- _PAGE EXCERPT_

Moreover, uncertainty aversion results in the behavior of humans, when exposed to uncertainty, to attempt to reduce that uncertainty (Kahneman and Tverksy 1984). Given the enjoyment that bidders may derive from the suspense, we adopted a measure of uncertainty aversion from Yoo et al. (2011). Participants were asked to state their agreement with: “Auctions are fun” on a five-point scale from “Strongly disagree” to “Strongly agree” (please refer to theAppendix). The measure was multiplied by −1 to obtain an indirect yet useful indicator of uncertainty aversion. By controlling for the price level and uncertainty aversion, we also indirectly controlled for the participant’s risk aversion (Hong et al. 2015).
Finally, we controlled for the participant’s age, gender, and experience with online auctions (Hong et al. 2015). We surveyed the participant’s experience in years (expyears). The participant’s experience with online auctions in years was coded on a five-point ordinal scale. The five-point scale ranged from: a) none, b) less than 1 year, c) more than 1 year but less than three years, d) more than 3 years but less than 5 years, to e) more than 5 years. In addition, we surveyed the frequency of the participant’s earlier experience with online auctions (exptimes). This experience variable was coded on a four-point ordinal scale, ranging from a) 0 times, b) from 1 to 5 times, c) from 6 to 10 times, to d) more than 10 times. These two variables were positively correlated (Spearman’s rho = 0.825), and we multiplied them to obtain the composite experience variable.
Participants were assigned to booths in a computer laboratory. They were randomly assigned to control (the fixed price baseline; fixed price) and treatment (auction) groups, each consisting of 32 participants. The number of auctioned room reservations per group was equal to the number of participants in each group. The participants were presented with specific, on-screen instructions. Participants in the two treatment groups were exposed to either of the two auction designs, as characterized by open ascending-bid or open descending-bid auctions. Following the auctions, the participants were prompted to report their winner and loser regret. The responses were collected automatically and anonymity was guaranteed. To prevent arbitrary choices and ensure reliable data, we incentivized our participants: The participants were instructed to submit realistic bids that would reflect their behavior, as if they were bidding in reality for a room: Those who did so would receive compensation in the amount of € 30. Given that we were in a position to trace bids on a real-time basis, we informed participants that those who submitted unrealistic bids would not be compensated. This was a placebo since we controlled for the bid increment in the English auction, i.e., each subsequently submitted bid was set to be € 10.3 higher than the highest previously submitted bid, to ensure that they would not be able to submit an unrealistic bid such as ten times the amount of the highest previously submitted bid. We debriefed the participants about the placebo before giving them compensation for participating in the experiment. In the end, all 96 subjects received compensation for taking part in the study.
Table 1 illustrates the descriptive statistics of our control variables. A brief glance across the central tendencies and standard deviations suggests that for no control variable the control and two treatment groups differ significantly: In particular, the difference between the price levels across the three groups is statistically insignificant (Kruskal-Wallis test statistic = 1.7187, p value = 0.4234). Further, Table 2 displays the participants’ descriptive regret measures in the different scenarios.

- _REQUESTS_
1 > In the auction experiment passage, rewrite the paragraph beginning "Finally, we controlled for the participant's age" as a short list that keeps its main facts.
2 > According to the auction experiment passage, why was the warning that unrealistic bids would go uncompensated only a placebo? Answer in one to three sentences.
3 > Continue the auction experiment passage, starting after its last sentence.
None of the items that come next are needed here.

- _DATA PROVIDED_
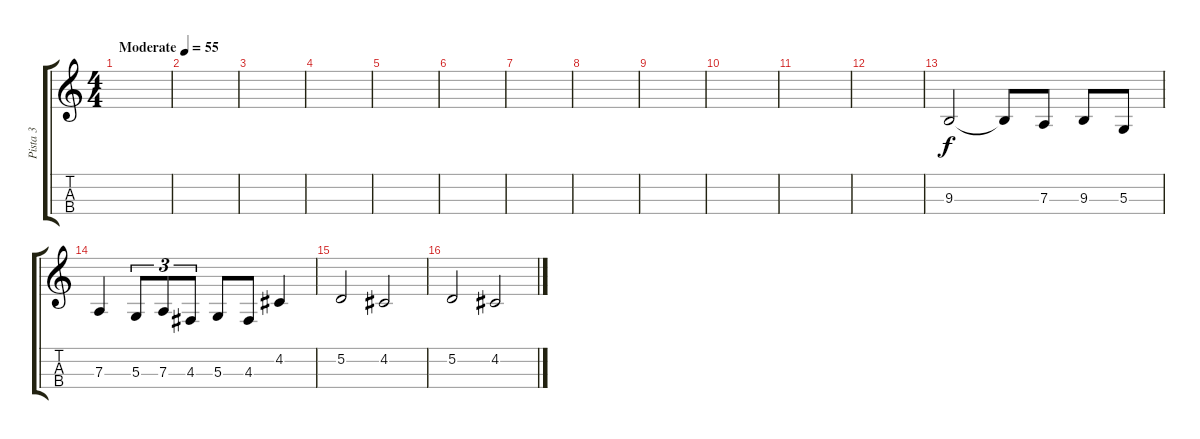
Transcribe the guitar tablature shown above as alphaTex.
--
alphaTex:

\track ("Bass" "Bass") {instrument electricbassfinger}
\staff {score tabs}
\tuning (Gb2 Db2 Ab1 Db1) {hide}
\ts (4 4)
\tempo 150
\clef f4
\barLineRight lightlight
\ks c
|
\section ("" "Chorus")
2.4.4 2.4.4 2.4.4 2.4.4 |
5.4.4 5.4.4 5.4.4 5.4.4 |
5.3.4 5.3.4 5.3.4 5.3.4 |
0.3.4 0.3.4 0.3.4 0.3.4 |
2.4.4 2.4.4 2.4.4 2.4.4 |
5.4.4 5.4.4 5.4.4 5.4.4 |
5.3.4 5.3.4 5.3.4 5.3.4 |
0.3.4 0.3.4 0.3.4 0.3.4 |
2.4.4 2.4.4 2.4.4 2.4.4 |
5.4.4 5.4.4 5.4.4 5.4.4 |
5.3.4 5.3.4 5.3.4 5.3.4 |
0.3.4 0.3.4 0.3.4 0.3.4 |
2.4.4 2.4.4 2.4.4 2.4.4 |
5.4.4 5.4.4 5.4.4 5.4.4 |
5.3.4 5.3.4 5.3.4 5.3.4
---
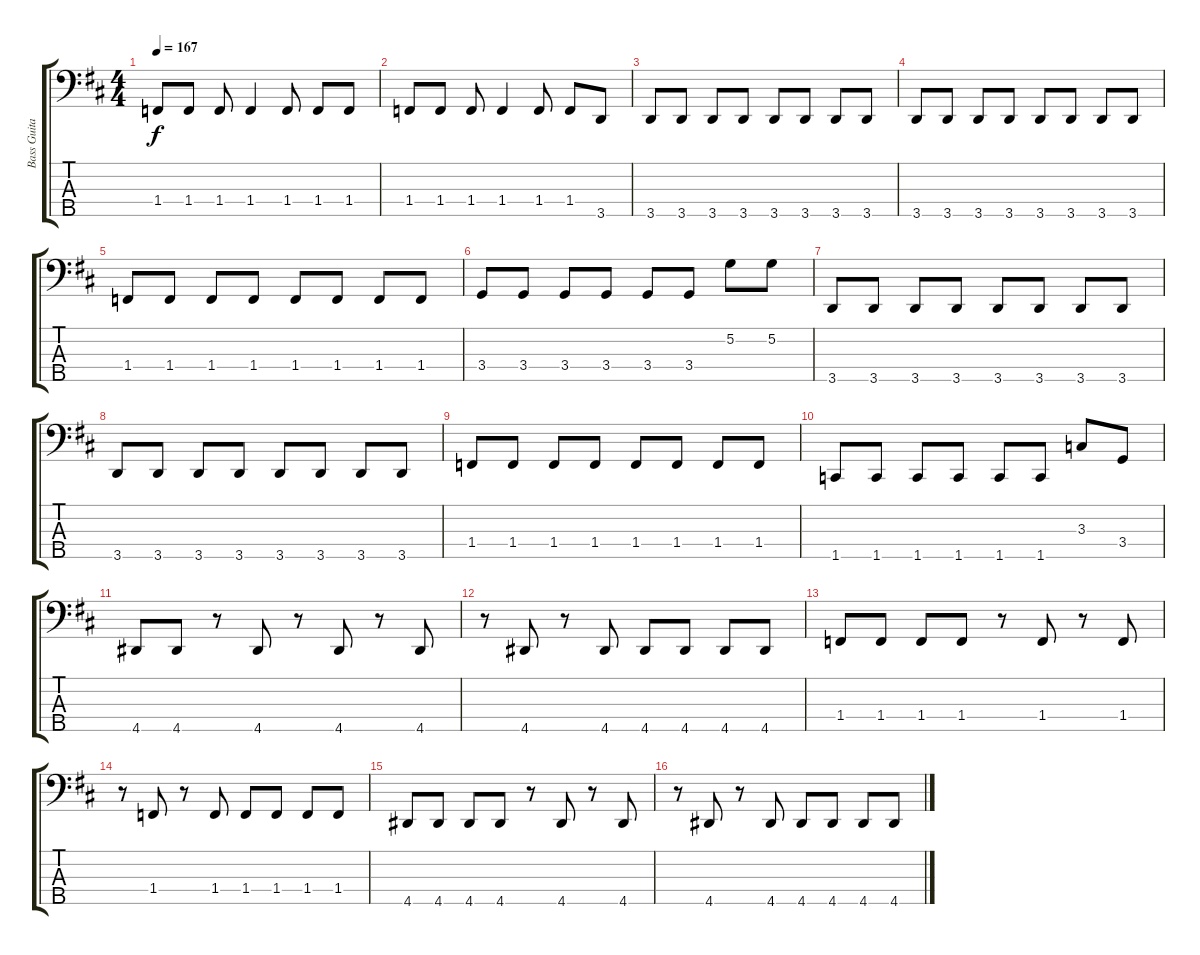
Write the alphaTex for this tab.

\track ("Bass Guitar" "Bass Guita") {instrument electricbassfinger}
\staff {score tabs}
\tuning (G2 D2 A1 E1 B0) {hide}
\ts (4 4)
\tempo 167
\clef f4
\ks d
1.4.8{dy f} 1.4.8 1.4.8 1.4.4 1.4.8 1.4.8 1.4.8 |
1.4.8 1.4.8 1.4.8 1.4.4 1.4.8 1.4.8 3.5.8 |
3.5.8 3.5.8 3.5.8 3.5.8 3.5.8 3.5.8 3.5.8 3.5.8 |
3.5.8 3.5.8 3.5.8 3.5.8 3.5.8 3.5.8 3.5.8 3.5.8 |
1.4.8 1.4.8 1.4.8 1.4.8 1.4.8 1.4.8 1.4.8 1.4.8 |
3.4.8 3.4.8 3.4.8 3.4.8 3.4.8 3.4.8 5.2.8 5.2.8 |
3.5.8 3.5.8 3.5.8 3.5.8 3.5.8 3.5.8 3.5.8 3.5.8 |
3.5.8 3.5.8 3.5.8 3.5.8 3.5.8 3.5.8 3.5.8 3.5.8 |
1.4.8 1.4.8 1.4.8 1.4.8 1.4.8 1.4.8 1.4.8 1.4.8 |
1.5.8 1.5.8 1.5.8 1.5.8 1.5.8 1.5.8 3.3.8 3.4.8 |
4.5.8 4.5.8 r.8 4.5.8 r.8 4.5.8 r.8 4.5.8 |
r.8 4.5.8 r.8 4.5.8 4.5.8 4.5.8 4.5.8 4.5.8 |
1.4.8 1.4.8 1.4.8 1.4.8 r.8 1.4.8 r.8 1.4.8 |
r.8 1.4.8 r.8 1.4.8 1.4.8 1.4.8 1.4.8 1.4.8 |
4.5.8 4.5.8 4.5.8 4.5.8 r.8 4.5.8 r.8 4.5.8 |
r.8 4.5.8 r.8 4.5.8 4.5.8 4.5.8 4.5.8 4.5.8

- _RESULTS FOR EACH TASK_
1 >
- Controls: participant's age, gender, and experience with online auctions (Hong et al. 2015).
- Experience in years (expyears), on a five-point ordinal scale: none, less than 1 year, 1 to 3 years, 3 to 5 years, more than 5 years.
- Frequency of earlier online auction experience (exptimes), on a four-point ordinal scale: 0 times, 1 to 5 times, 6 to 10 times, more than 10 times.
- The two variables were positively correlated (Spearman's rho = 0.825).
- They were multiplied to form a composite experience variable.

2 > The bid increment in the English auction was controlled: each new bid was automatically set € 10.3 above the highest previous bid. Participants therefore could not submit an unrealistic bid, such as ten times the highest previous bid.

3 >
Table 3 shows the estimated effects on the two regret measures. For comparability, the estimated parameters were standardized:
N = 96. Statistical significance at *: 95%, **: 99%, ***: 99.9%.
Top number is beta weight and bottom number in parentheses is standard error.
According to H1, taking part in Dutch auctions makes bidders more likely to experience winner regret than taking part in English auctions does. Shown in the second column of Table 3, the results support H1. Further, H2 posits that taking part in Dutch auctions makes bidders more likely to experience loser regret than taking part in English auctions does. In the Dutch auction, the estimate for loser regret strongly supported H2 (beta loser regret = 0.334, std. error = 0.488). Therefore, as shown in the third column, the results support H2.
Among the control variables: The participants’ perceived price level, estimated as their assessment of final pricing minus a respective participant’s private value, increases their winner regret experience. While experience with online auctions alleviates the participants’ experience of both regret types, age aggravates the participant’s experience of loser regret. The next section presents a detailed discussion of these findings.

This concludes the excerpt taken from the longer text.